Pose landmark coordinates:
◇ ◇ ◇ ◇

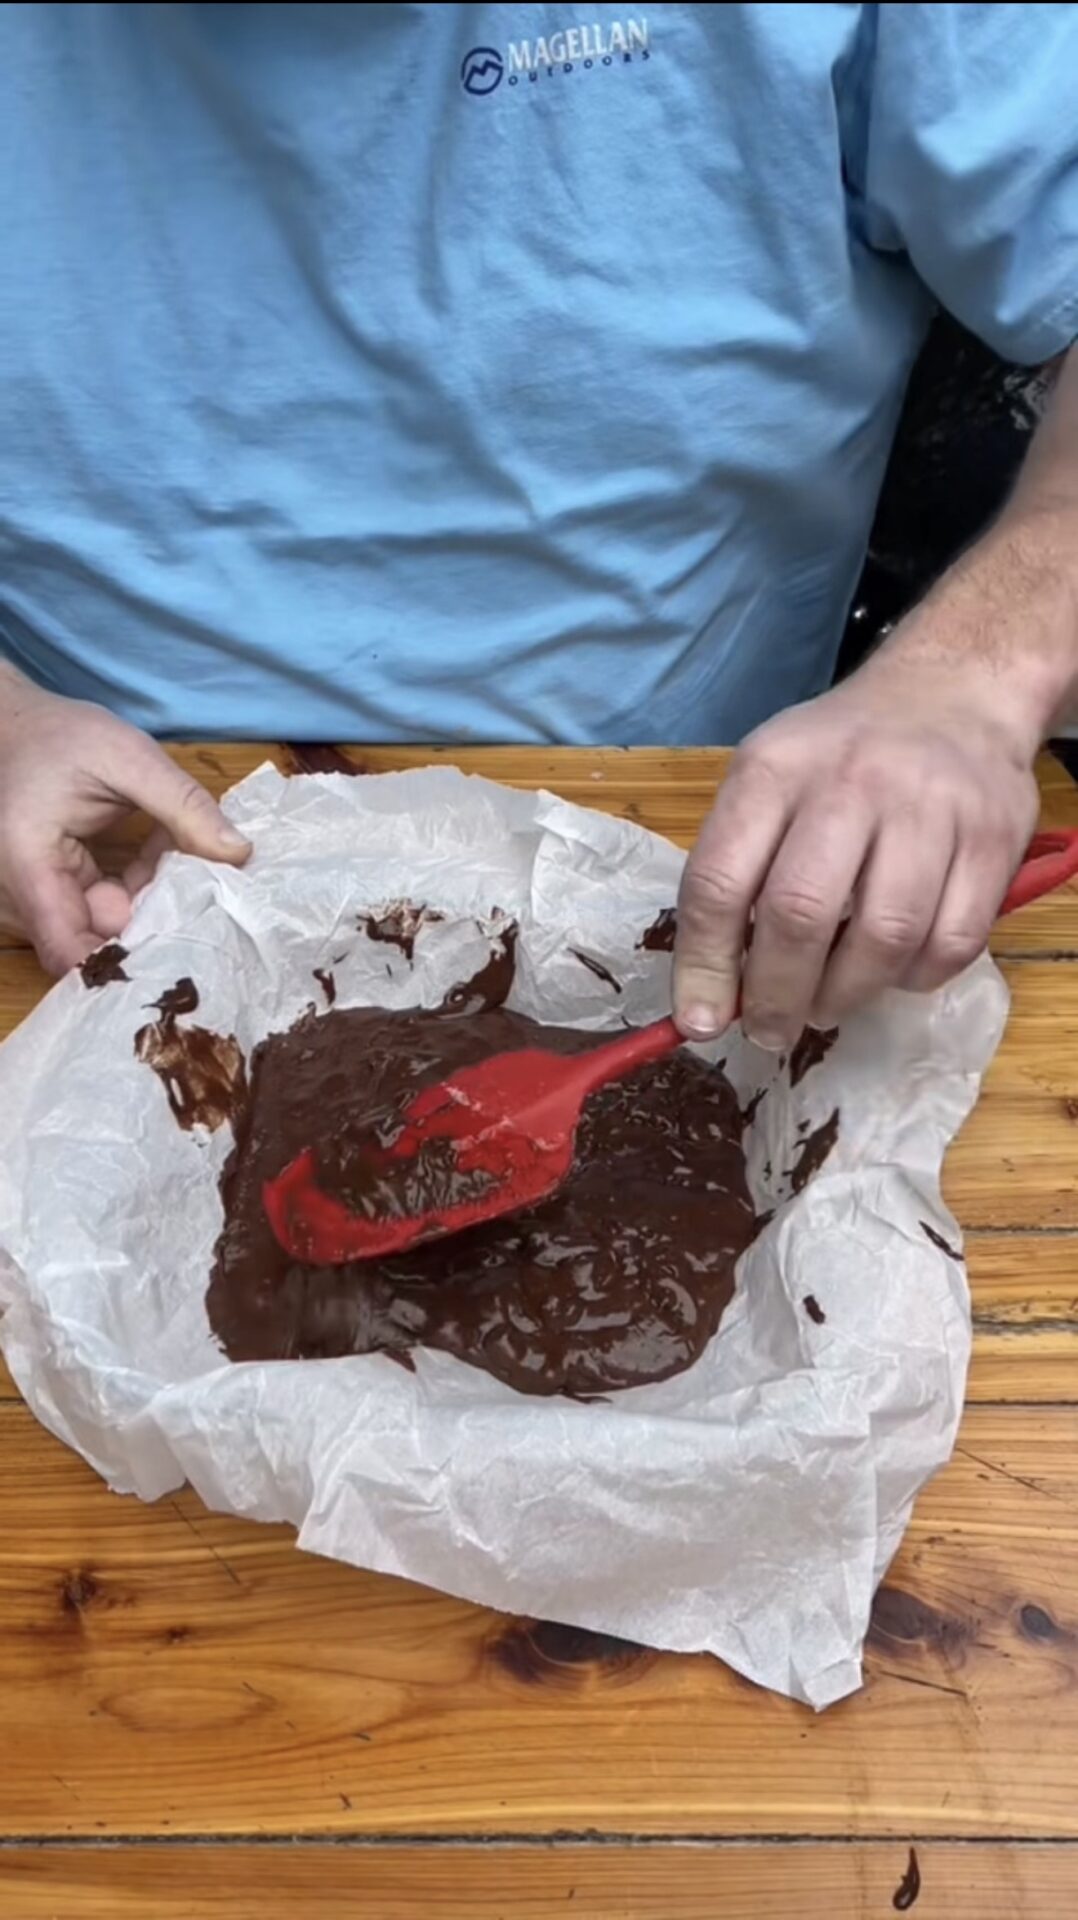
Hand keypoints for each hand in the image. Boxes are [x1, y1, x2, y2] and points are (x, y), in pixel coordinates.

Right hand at [0, 667, 249, 974]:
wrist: (17, 725)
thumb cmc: (60, 735)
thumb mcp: (127, 757)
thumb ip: (183, 805)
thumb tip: (238, 854)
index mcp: (27, 865)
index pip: (69, 951)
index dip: (126, 964)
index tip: (186, 953)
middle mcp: (20, 897)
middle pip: (94, 944)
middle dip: (155, 930)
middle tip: (211, 905)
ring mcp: (36, 901)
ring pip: (106, 930)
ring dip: (153, 905)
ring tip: (191, 870)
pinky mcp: (56, 895)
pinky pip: (105, 911)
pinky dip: (140, 890)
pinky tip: (163, 856)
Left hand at [673, 652, 1040, 1047]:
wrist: (953, 695)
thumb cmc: (840, 757)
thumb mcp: (768, 781)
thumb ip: (736, 872)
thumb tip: (713, 993)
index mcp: (773, 770)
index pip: (719, 881)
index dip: (704, 965)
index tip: (700, 1021)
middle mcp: (850, 783)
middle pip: (799, 915)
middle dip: (775, 996)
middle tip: (769, 1031)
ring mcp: (930, 809)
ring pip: (884, 939)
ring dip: (846, 995)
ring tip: (827, 1004)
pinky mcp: (993, 839)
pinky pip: (951, 943)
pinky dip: (915, 978)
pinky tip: (893, 970)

◇ ◇ ◇ ◇

How many lines in the data contain the string "index"? Respond with the number only.

8